Carlotta Gall began reporting on Afghanistan in November 2001, just after the U.S. started bombing the country in response to the Sept. 11 attacks.
Hiromi Yasui / Courtesy of Houghton Mifflin Harcourt
Courtesy of Houghton Mifflin Harcourt
Carlotta Gall began reporting on Afghanistan in November 2001, just after the U.S. started bombing the country in response to the Sept. 11 attacks.

On interviewing a member of the Taliban

They have heads of stone; they are very resilient. We were sitting in a freezing, half-built house and he didn't flinch, he didn't notice the cold. He was thin and wiry. You could see he could easily fight in the trenches for days. But he was also very pragmatic.

And he was talking at a time when the Taliban had taken a real battering in the [U.S. military surge that began in 2010] and had pulled out, and he was actually quite frank about his relationship with the people. ... No insurgency can run and survive without the support of the people; it's essential that they have a reservoir of local assistance and support and protection. He was well aware that they'd exhausted the patience of the people and lost their support. He was confident that they'd get that back.

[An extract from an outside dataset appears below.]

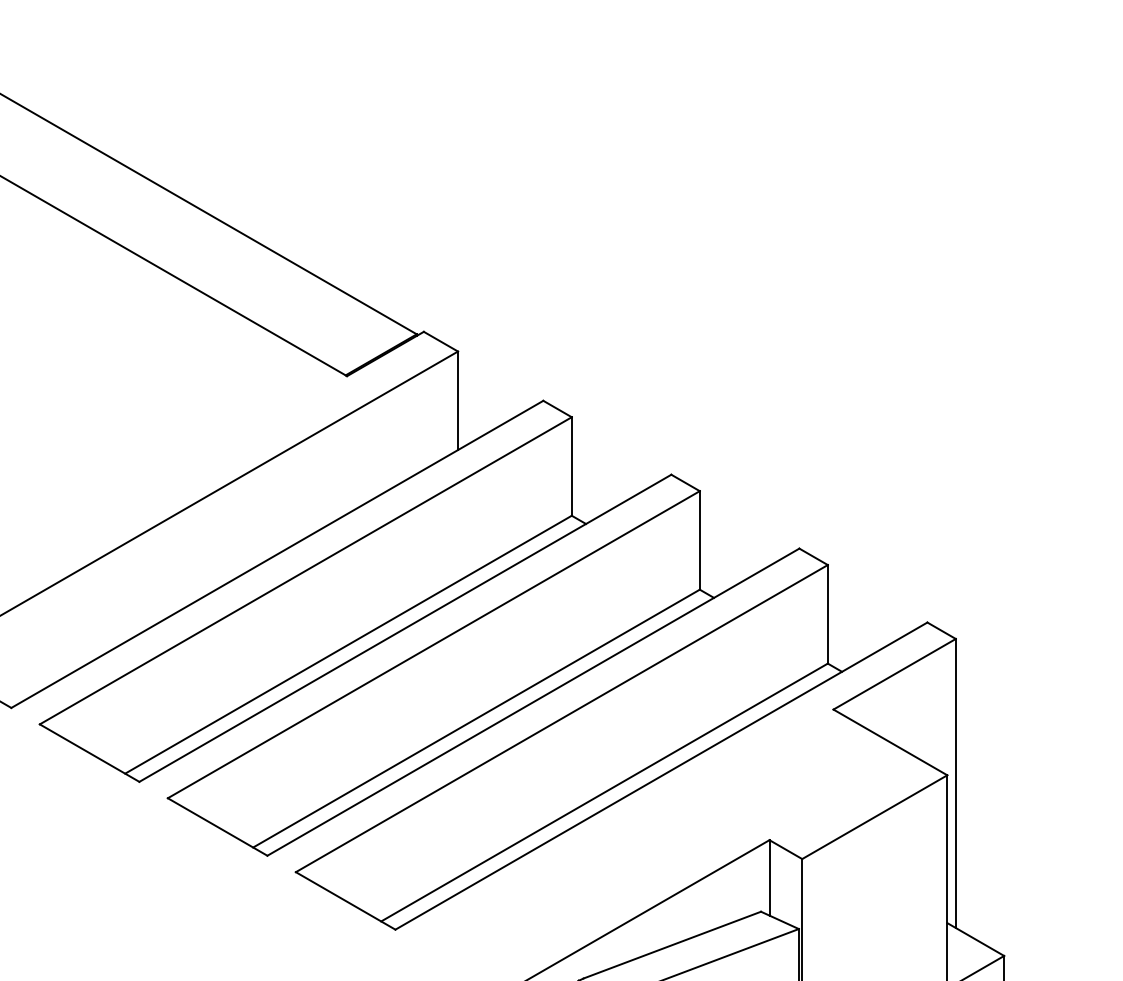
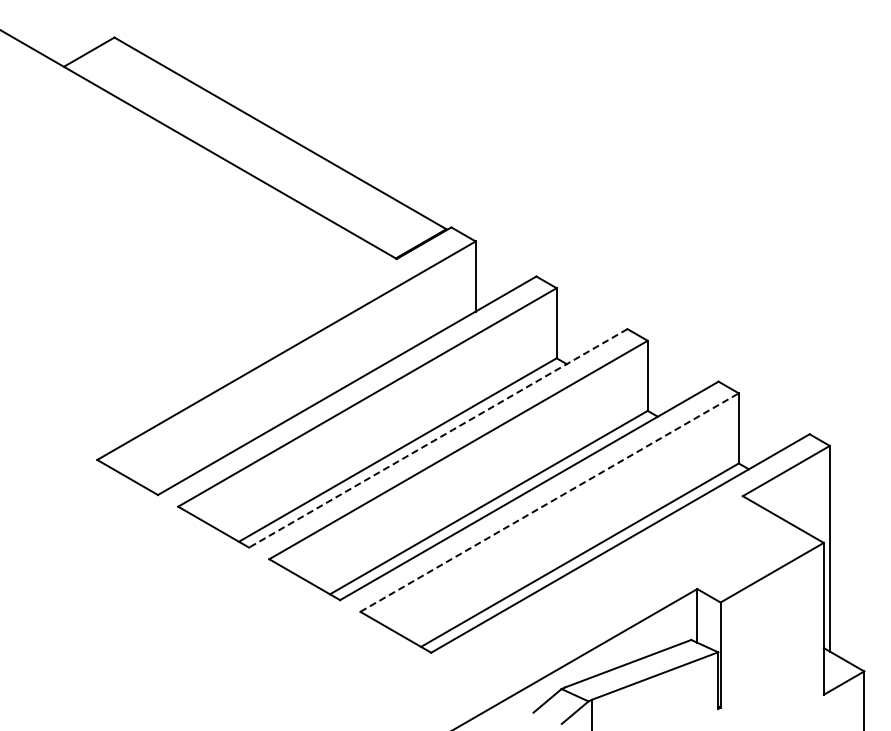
line: (404, 628) -> (437, 438), solid -> dashed
line: (563, 718) -> (550, 502), solid -> dashed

He also said something which was revealing. He said, "We just have to kill two people in a village and then the village is in our hand." And that was almost a casual aside at the end of the interview. What he showed was that the Taliban still rely on controlling the population through fear, and I think that's a redundant way to run a movement in the long term. Short term it works, but in the end I think people will resist or they'll leave or they'll run away. I don't think it's sustainable to manage people through fear.